Positive preclinical data for Dicerna Pharmaceuticals’ DsiRNA-EX Conjugates presented at TIDES 2015

Dicerna Pharmaceuticals has presented preclinical data demonstrating the feasibility of its proprietary DsiRNA-EX Conjugate-mediated delivery technology in enabling direct delivery of its RNAi-based investigational therapy to the liver via subcutaneous injection.

In an oral presentation at the 17th Annual TIDES: Oligonucleotide and Peptide Therapeutics from Research through Commercialisation Conference, Bob D. Brown, Ph.D., Chief Scientific Officer and Senior Vice President of research at Dicerna, reported on experiments in non-human primates in which subcutaneous administration of DsiRNA-EX Conjugates resulted in potent and durable knockdown of HAO1, a gene implicated in the pathogenesis of primary hyperoxaluria type 1 (PH1). An orphan disease, PH1 is a rare, inherited liver disorder that often results in progressive and severe kidney damage.

DsiRNA-EX Conjugates facilitated efficient delivery and gene target knockdown in the liver

“Utilising our proprietary DsiRNA-EX technology, we have developed DsiRNA-EX Conjugates that facilitated efficient delivery and gene target knockdown in the liver using GalNAc sugars conjugated to the DsiRNA-EX payload achieving an IC50 with a single dose less than 5 mg/kg,” Dr. Brown explained. “We are very pleased with these first results showing robust knockdown of HAO1 gene expression in non-human primates, and believe we can potentially generalise this strategy to other liver targets.”
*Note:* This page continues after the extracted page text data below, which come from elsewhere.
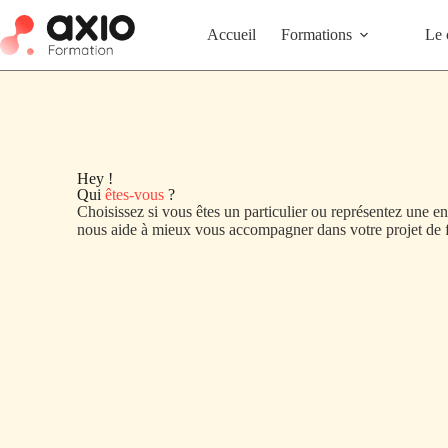
Accueil
Formations
Le 
Hey !
Qui
êtes-vous
?
Choisissez si vous êtes un particulier ou représentez une en
nous aide à mieux vous accompagner dans votre projet de 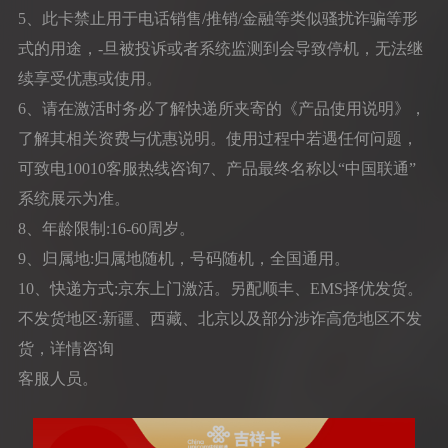
5、此卡禁止用于电话销售/推销/金融等类似骚扰诈骗等形
式的用途，-旦被投诉或者系统监测到会导致停机，无法继
续享受优惠或使用。
6、请在激活时务必了解快递所夹寄的《产品使用说明》，
了解其相关资费与优惠说明。使用过程中若遇任何问题，
可致电10010客服热线咨询7、产品最终名称以“中国联通”
系统展示为准。
8、年龄限制:16-60周岁。
9、归属地:归属地随机，号码随机，全国通用。
10、快递方式:京东上门激活。另配顺丰、EMS择优发货。
不发货地区:新疆、西藏、北京以及部分涉诈高危地区不发
货，详情咨询
客服人员。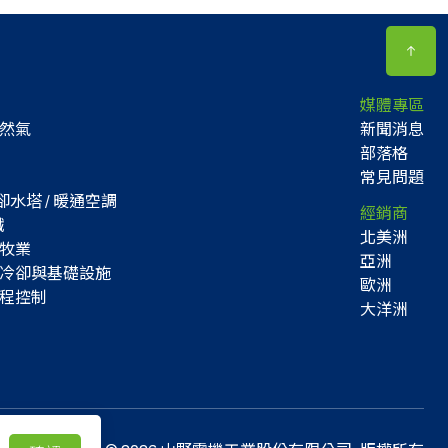
媒體專區
然氣
新聞消息
部落格
常見問題
水塔 / 暖通空調
經銷商
鐵
北美洲
牧業
亞洲
冷卻與基礎設施
歐洲
程控制
大洋洲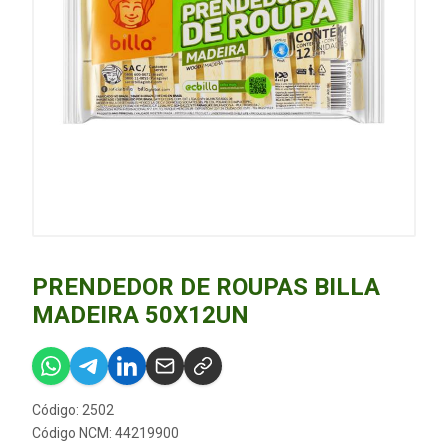
PRENDEDOR DE ROUPAS BILLA
MADEIRA 50X12UN
Código: 2502
Código NCM: 44219900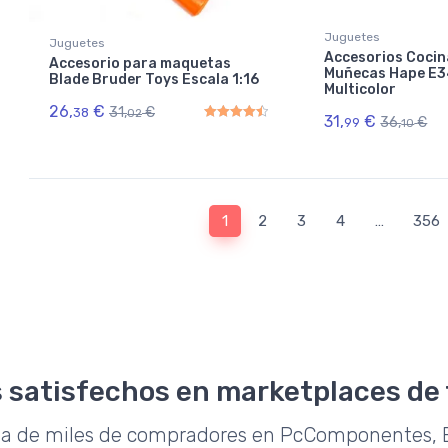
Juguetes
Juguetes
Accesorios Cocin
Accesorio para maquetas
Muñecas Hape E3
Blade Bruder Toys Escala 1:16
Multicolor
26,
€
31,
€
38
02
31,
€
36,
€
99
10
Rated
4.50
out of 5
1
2
3
4
…
356
 satisfechos en marketplaces de
da de miles de compradores en PcComponentes, E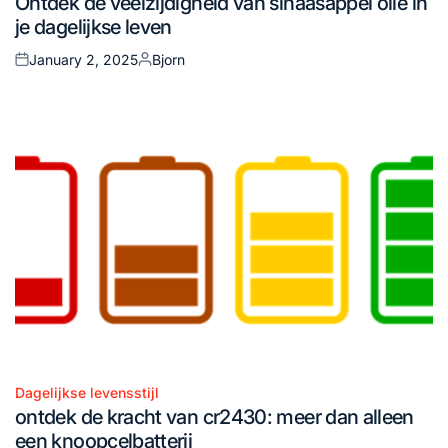
Ontdek de veelzijdigheid van sinaasappel olie in
in
je dagelijkse leven
January 2, 2025
Bjorn
Posted
Posted
on
by
Dagelijkse levensstijl
Posted
ontdek de kracht van cr2430: meer dan alleen
in
een knoopcelbatterij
Dicerna has developed investigational DsiRNA-EX Conjugates for liver-related diseases by attaching N-acetyl galactosamine (GalNAc) sugars to one or more points on DsiRNA-EX molecules, yielding multiple proprietary conjugate delivery configurations. The GalNAc sugars specifically bind to receptors on target cells, leading to internalisation and access to the RNAi machinery within the cells.

“Our DsiRNA-EX Conjugate platform may establish a product engine for subcutaneous delivery of gene-targeted molecules,” commented Douglas Fambrough, Ph.D., chief executive officer of Dicerna. “This capability allows us to investigate, in parallel, potential therapies for use against a wide variety of liver targets for multiple disease indications.”
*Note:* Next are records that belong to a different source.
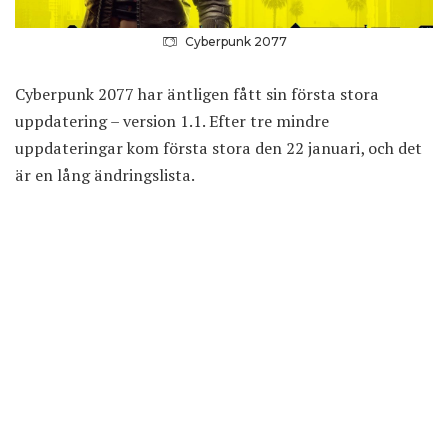
Cyberpunk 2077
Cyberpunk 2077 har äntligen fått sin första stora
uppdatering – version 1.1. Efter
tre
mindre
uppdateringar
kom första stora den 22 januari, och det
är en lång ändringslista.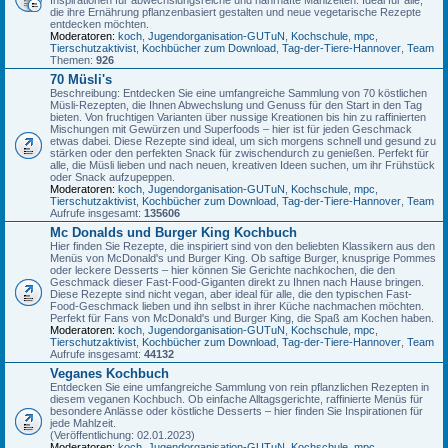
die ihre Ernährung pflanzenbasiert gestalten und neue vegetarische Rezepte
entdecken möchten.
Moderatoren:
koch
,
Jugendorganisation-GUTuN
,
Kochschule
,
mpc
,
Tierschutzaktivist
,
Kochbücher zum Download
,
Tag-der-Tiere-Hannover
,
Team
Themen:
926
70 Müsli's
Beschreibung: Entdecken Sie eine umfangreiche Sammlung von 70 köstlichen
Müsli-Rezepten, die Ihnen Abwechslung und Genuss für den Start in den Tag
bieten. Von fruchtigen Varianten über nussige Kreationen bis hin zu raffinierten
Mischungen mit Gewürzen und Superfoods – hier ist für jeden Geschmack
etwas dabei. Diese Rezepte sind ideal, um sich morgens schnell und gesund zu
stärken oder den perfekten Snack für zwischendurch zu genießen. Perfekt für
alle, die Müsli lieben und nach neuen, kreativen Ideen suchen, um ihr Frühstück
oder Snack aufzupeppen.
Moderatoren:
koch
,
Jugendorganisation-GUTuN
,
Kochschule
,
mpc
,
Tierschutzaktivist
,
Kochbücher zum Download
,
Tag-der-Tiere-Hannover
,
Team
Aufrufe insgesamt:
135606
Mc Donalds und Burger King Kochbuch
Hier finden Sie Rezepte, die inspiriert sind von den beliebten Klassikern aus den
Menüs von McDonald's und Burger King. Ob saftige Burger, knusprige Pommes
oder leckere Desserts – hier können Sie Gerichte nachkochen, die den
Geschmack dieser Fast-Food-Giganten direkt zu Ihnen nach Hause bringen.
Diese Rezepte sind nicht vegan, aber ideal für alle, die den typischen Fast-
Food-Geschmack lieben und ihn selbst in ihrer Küche nachmachen möchten.
Perfekt für Fans von McDonald's und Burger King, die Spaß am Kochen haben.
Moderatoren:
koch
,
Jugendorganisation-GUTuN
,
Kochschule
,
mpc
,
Tierschutzaktivist
,
Kochbücher zum Download
,
Tag-der-Tiere-Hannover
,
Team
Aufrufe insgesamt:
44132
Veganes Kochbuch
Entdecken Sie eine umfangreiche Sammlung von rein pflanzlichen Rezepten in
diesem veganen Kochbuch. Ob einfache Alltagsgerichte, raffinierte Menüs für
besondere Anlässe oder köstliche Desserts – hier finden Sie Inspirationen für
jede Mahlzeit.
(Veröffentlichung: 02.01.2023)
Moderatoren:
koch
,
Jugendorganisation-GUTuN
,
Kochschule
,
mpc
,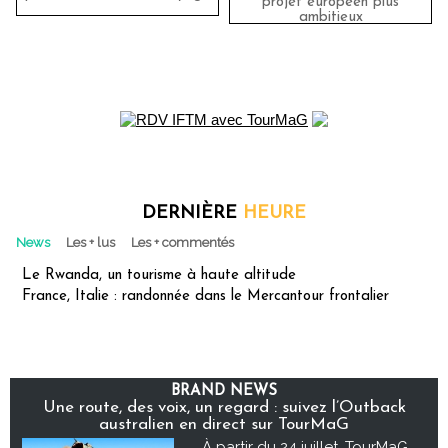
projet européen plus
ambitieux
DERNIÈRE
HEURE
News
Les + lus
Les + commentés
Le Rwanda, un tourisme à haute altitude
France, Italie : randonnée dans le Mercantour frontalier
BRAND NEWS
Une route, des voix, un regard : suivez l’Outback
australien en direct sur TourMaG
À partir du 24 juillet, TourMaG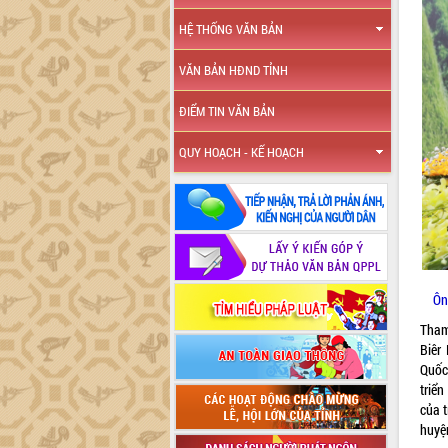
HỆ THỐNG VĂN BẢN
VĂN BẢN HĐND TỈNH
ĐIỂM TIN VĂN BẢN
QUY HOẠCH - KẾ HOẠCH
Ôn
Tham
Biêr
Quốc
triể
của t
huyệ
At the TIDES conference, Dr. Brown reported potent, durable knockdown of HAO1, along with prolonged liver exposure, in non-human primates following single and multiple subcutaneous doses. He noted that the results in animal models were obtained with multiple independent sequences, suggesting a potentially reproducible and broadly applicable platform.

“We are optimising our DsiRNA-EX Conjugates for four therapeutic liver targets, with additional programs planned,” Dr. Brown said. “We aim to increase our understanding of the GalNAc conjugate medicinal chemistry through ongoing study of this unique therapeutic approach.”